MERİH
Başımın ağrısıyla gözlerimi açmaya çalıştım. Kaç saattir uyuyordum bilmiyordum. Yanımdaki koltukta annemi gördüğümde nerede olduğumu anlamam kısa sürmemişti. Hastanedeydik annem yanı başımda uyuyordu. Belimdeki sargıya baktığımda olanlar yavaş yavaş gözümün önüne geliyordu. Doğrulmaya çalıştığım an da ki o keskin acı nefesimi kesmişti. Çıkardığım acıyla karışık sesi duyan annem uyanmıştı. "Oğlum iyi misin ağrın var mı?"
Anneme boş gözlerle bakıyordum. Yavaş yavaş kafamın yerine gelmesiyle aklıma birden Nehir geldi. Kazayı onunla yapmıştık. Lanet olsun o iyimiydi
"Anne Nehir nerede?"
"Oğlum sakin ol dikkat etmelisin" diyerek beni geri yatırmaya çalıştı.
Nehir'den başka bir şey önemli değildi. Kazayı benim dikkatsizliğim yüzünden yapmıştık. "Anne o iyi mi bir şey mi oldu ona?" korkarak annemin cevabını bekliyordum. Eğer ona bir şey olduysa kendimi asla affetmeyecektim.
O sırada açılan kapıya doğru başımı çevirdim. Uygar buradaydı.
"Kardeşim benim" diyerek bana doğru yaklaştı sarıldı. Ona karşılık vererek bende sarıldım.
"Nehir nerede Uygar ?"
"İyi olacak " diyerek gözlerini benden kaçırdı.
"Bana doğruyu söyleyin " sesim titriyordu. Kalbim acıyordu.
"Büyük bir ameliyattı, demir parçası karnına saplanmış ama doktorlar onu kurtardı. Şimdi yoğun bakımda" yüzüme bakmıyordu elleriyle ilgileniyordu. Annemse yanımızda sessizce ağlıyordu.
Duyduklarım karşısında yıkılmıştım. "Onu görmek istiyorum " diyerek yatakta doğrulmaya çalıştım. Ama kaburgamdaki acı bunu engelliyordu.
"Kardeşim dinlenmen lazım kaburganda kırıklar var" diyerek kalkmamı engelledi.
"O kız orada can çekişirken ben burada yatamam ,ben sebep oldum her şeye Allah kahretsin "
"Sana söz veriyorum ben ilgileneceğim ne gerekiyorsa yapacağım kardeşim bana güven kendini suçlama "
"Oğlum kendini suçlama lütfen ikinizde iyi olacaksınız" ağlayan anneme doğru döndüğümde eline uzandım.
"O iyi olsun başka birşey istemiyorum."
UYGAR
Merih'i zar zor uyuttuğumuzda yoğun bakımın önüne gelmiştim. Yine hareketsizce yatıyordu. Hiçbir tepki vermiyordu. Ailesi çaresiz uyanmasını bekliyordu. Ve ben onun uyanmasını her şeyden çok istiyordum. Okula geri dönecekti gitmesine engel olacaktım. Merih kendini suçluyordu. Asıl suçlu bendim. Kardeşimle aramı bozmuştum.
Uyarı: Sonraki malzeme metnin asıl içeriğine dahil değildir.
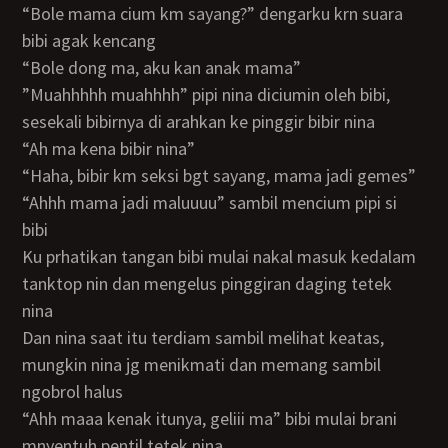
“bole mama cium km sayang?” dengarku krn suara
bibi agak kencang
“bole dong ma, aku kan anak mama”
”muahhhhh muahhhh” pipi nina diciumin oleh bibi,
sesekali bibirnya di arahkan ke pinggir bibir nina
“ah ma kena bibir nina”
“haha, bibir km seksi bgt sayang, mama jadi gemes”
“ahhh mama jadi maluuuu” sambil mencium pipi si
bibi
ku prhatikan tangan bibi mulai nakal masuk kedalam
tanktop nin dan mengelus pinggiran daging tetek
nina
dan nina saat itu terdiam sambil melihat keatas,
mungkin nina jg menikmati dan memang sambil
ngobrol halus
“ahh maaa kenak itunya, geliii ma” bibi mulai brani
mnyentuh pentil tetek nina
Nehir'in içeride hareketsiz yatmasının tek sebebi bendim.
"Sen burada ne yapıyorsun?" Elif'in sesini duyduğumda ona doğru döndüm.
"Ben onu merak ettim"
"Seni birdaha bu katta görmeyeceğim yoksa Nehir'in dedesine gider, yaptığın zorbalıkları anlatırım."
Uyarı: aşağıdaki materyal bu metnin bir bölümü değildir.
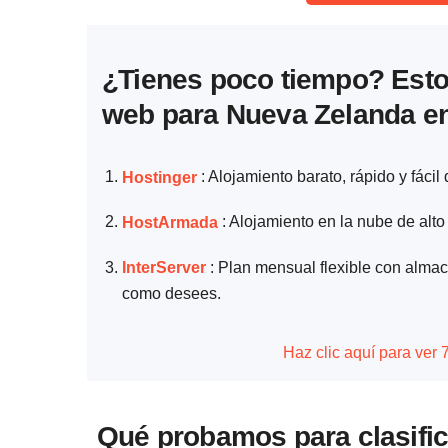
¿Tienes poco tiempo? Esto
web para Nueva Zelanda en
Hostinger
: Alojamiento barato, rápido y fáci
HostArmada
: Alojamiento en la nube de alt
InterServer
: Plan mensual flexible con almac
como desees.
Haz clic aquí para ver
Qué probamos para clasific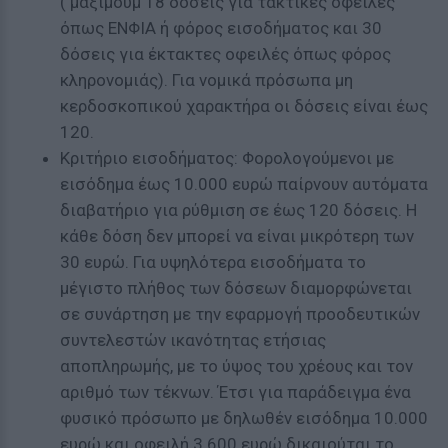
( μάξιμουμ 18 δόσεις για τακτικές οφειλές
όπως ΕΝΦΙΑ ή φόρος εισοδήματος και 30
δόσεις για έκτακτες οφειλές όπως φόρος
κληρονομιάς). Για νομικά πρόσωπα μη
κερδοσκοπικού χαρακτήρα οι δόσεις είναι έως
120.
Κριτήριο εισοδήματος: Φορολογούμενοι με
εισόδημα έως 10.000 ευρώ παίρνουν αυτόματα
διαβατήριο για ρύθμιση σε έως 120 δόσεις. Η
κάθε δόση δεν μπορεί να είναι μικρότερη των
30 ευρώ. Για υψηλότερα εισοδήματα το
μέγιστο πλήθος των δόσεων διαμορφώνεται
σε συνάρτηση με την εφαρμογή προοδευτικών
συντελεστών ικανότητας ετήσιας
αποπληρωμής, με το ύψος του χρέους και τον
αριθμό των τέκνων. Έτσι για παράδειγμα ένα
φυσικό πρόσωπο με δηλωθέν εισόδημα 10.000
ευρώ και οφειλή 3.600 ευρώ δικαιούται το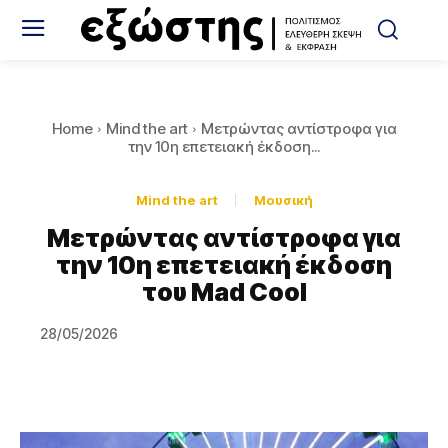
Home
Mind the art
Μετρώντας αντίστροφα για
την 10η επετειακή έκδοση...
Mind the art
Μουσική
Μετρώντας αντίστροφα για
την 10η επετειακή έκδοση
του Mad Cool
28/05/2026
Elif'in yanından geçerek merdivenlere yöneldim. Kavga etmek istemiyordum. Ailesinin moralinin daha fazla bozulmasını da istemiyordum . Ama onu görmek istiyordum. Sesini duymak, o güzel mavi gözlerine bakmak istiyordum.
O Merih'in sevgilisiydi. Uyanana kadar burada olacaktım. Ve uyandığında Merih'le mutlu olması için her şeyi yapacaktım. Tüm bu olanların sebebi bendim. Kendime bile itiraf edemediklerimi kardeşim için unutacaktım.
2 HAFTA SONRA
Yatağımda doğrulup hemşirenin getirdiği çorbayı önüme aldım. 1 hafta önce yoğun bakımdan çıkmıştım. Geçirdiğimiz kaza sürekli aklıma geliyordu. Rüyalarıma giriyor ağlayarak uyanıyordum. Merih ise tekerlekli sandalyeyle her gün yanıma geliyordu. Hastaneden çoktan çıkmıştı. Beni merak ediyordu. Ama her şey düzelecekti. Çok üzgündü , kendini suçlamasını istemiyordum. Uygar ise her gün bir demet beyaz gül gönderiyordu. Bunu yapmasının sebebi kendini suçlamasıydı sanırım. Uyandığımdan beri hiç yanıma gelmemişti. Belkide cesareti yoktu. Babam kazadan 3 gün sonra yanıma gelmişti. Benim için çok endişelenmiş görünüyorlardı. Anneannem ,dedem, babam ve Elif hiç yanımdan ayrılmamışlardı. Babam Merih'e kızgındı ama sesini çıkarmıyordu. Uygar'dan gelen güllere de çok sinirleniyordu. Ama bana belli etmek istemiyordu. Biliyordum, çünkü onun kızıydım, beni kıskanıyordu.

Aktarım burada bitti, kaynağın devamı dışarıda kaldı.